Monday 17 March 2014

Imagine the worst, live the best

Two weeks ago I posted my first ‘magic moments’ post, all grand intentions, it was going to be a weekly post, filled with positivity and plans for the week ahead. I didn’t want my Mondays to just be the same old weekend recaps – I mean I don’t think my weekends are ever even exciting enough for a recap. But as someone who suffers from anxiety I am always looking for new ways to find the silver lining in situations and to make sure I’m getting the most out of my weeks. Hence, Mondays magic moments… now 2 weeks have gone by and as I mentioned last week just kind of, didn’t go to plan, and I’ve got to rethinking the weekly post. It’s now going to be a monthly post partly because my weeks aren’t that interesting and mainly because I like the sound of monthly magic moments better, so check back in a couple of weeks to see how I’ve got on in my mission to add a little bit of happiness to my days.

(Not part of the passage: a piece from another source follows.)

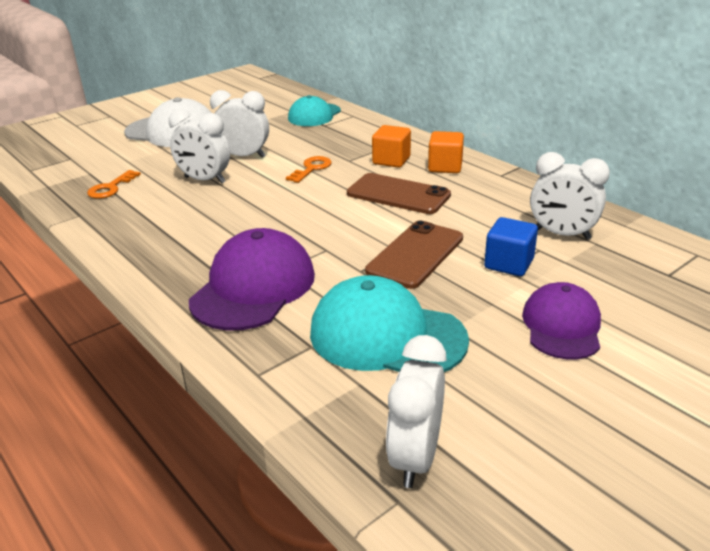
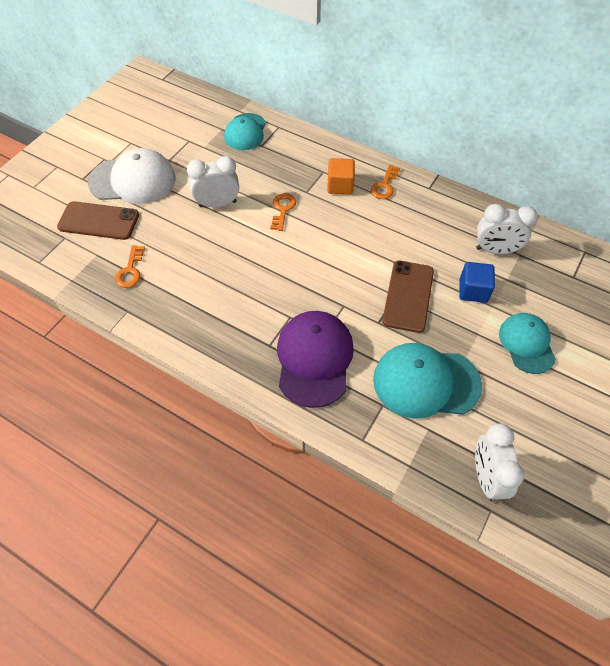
camera: 20 degrees left, 25 degrees up
white clock [169,109,230,184] -> none
brown phone [347,173,451,214] -> brown phone moved to [57,201,139,240]
orange cube [428,131,464,173] -> orange key [371,165,400,199]
purple cap [522,282,601,359] -> turquoise cap [499,313,556,374]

entirely unrelated duck and daffodils - spring is here!

Magic moments don’t have to be created through goals or challenges though, and I am a firm believer that even the most negative or worrisome of tasks can have positivity buried within them.

Over the last couple of weeks I’ve had a fair few jobs to do both for work, Camp America and just day to day life that have been causing me anxiety. A good example is my embassy appointment last week, It was a new situation, in a new environment with something pretty important relying on me completing everything successfully – my visa. Safe to say, I was pretty darn nervous. Equally my friends were sick of hearing me whinge on about all the possible things that could go wrong, what if I slept in and missed it, what if I couldn’t find the embassy, what if they decided they didn’t want me to get a visa. Yup, there were a lot of worries going through my head and a fair few sleepless nights over something that I now know to be not even a little bit tricky. However, amongst all my worrying I found myself hearing the same thing over and over again from well-meaning friends.

“Don’t worry about it, think positively”

Now I don’t know about you but I’ve heard that advice a million times in my life time and I’ve never quite got it. To start with, if I’m half way through a panic attack and imaging every possible horrific scenario – how exactly do you expect me to suddenly start imagining everything going perfectly? And on the occasions that I did think ‘positively’ and imagine success I was often faced with disappointment at the other side. If the reality of the situation didn’t live up to my imaginary one I was left feeling distinctly let down. The reality could never live up to the imagined.

So, I propose another way to approach those anxiety ridden situations. I thought that doesn’t force you to think positively, in fact some might say its negative. For me though, it works.

“Imagine the worst that can happen”

Now we’ve all heard the saying ‘what’s the worst that could happen?’ which challenges you to consider what could go wrong, but is often presented to you in as an offhand comment. I know I often hear “Now Molly, don’t worry so much, think positively, what’s the worst that can really happen?” I don’t know why people even ask me to be honest; I can definitely create a worst case scenario.

I say screw them. Imagine the worst that can happen, and I’m talking the absolute worst. Going to school with no clothes on, calling the teach mum and peeing yourself all in the same day worst. Imagine that hideously horrible event, feel every emotion, genuinely live that worst case scenario in your head. It’s a safe happy place, mines normally filled with cute pictures of cats and lavish travel plans, so if you can test out things going wrong anywhere your imaginations a good place to start. Act out all the different scenarios in your mind and test out all the reactions you could have and come to terms with any unknowns in the situation.

I know it sounds like a negative attitude but I’ve found I can then tackle whatever event is worrying me with a new sense of confidence. No matter what happens I’ve already lived through the worst, I know I can handle it because really, our imaginations are capable of concocting far worse scenarios than the real world is ever likely to show us. If you can survive your own imagination you can conquer your fears and step out into the world ready to take on any challenge.

You should always try to find the positivity in the negative and turn the fear into a magic moment. I’m learning increasingly that nerves and excitement are one and the same they both fill you with the adrenalin needed to take on a situation, and equally (at least for me) dread at what is ahead. I think that as long as you handle your nerves successfully then both can be crucial parts of moving forward, and can even prove to be the energiser for your success. I can think of countless presentations at uni that I’m sure looking back, wouldn’t have been half as good had I not had those nerves there reminding me to try my best.

This has felt like a weird post to write, and ironically one I’ve felt pretty anxious about, to lay out one of my coping methods for criticism on the internet feels far from safe. Yet in an effort to seek new ways of understanding my anxiety I wanted to open up and put it out there. I would love to know if you have any tips for overcoming nerves or anxiety. Do you think positively, or like me, find imagining the worst a better strategy?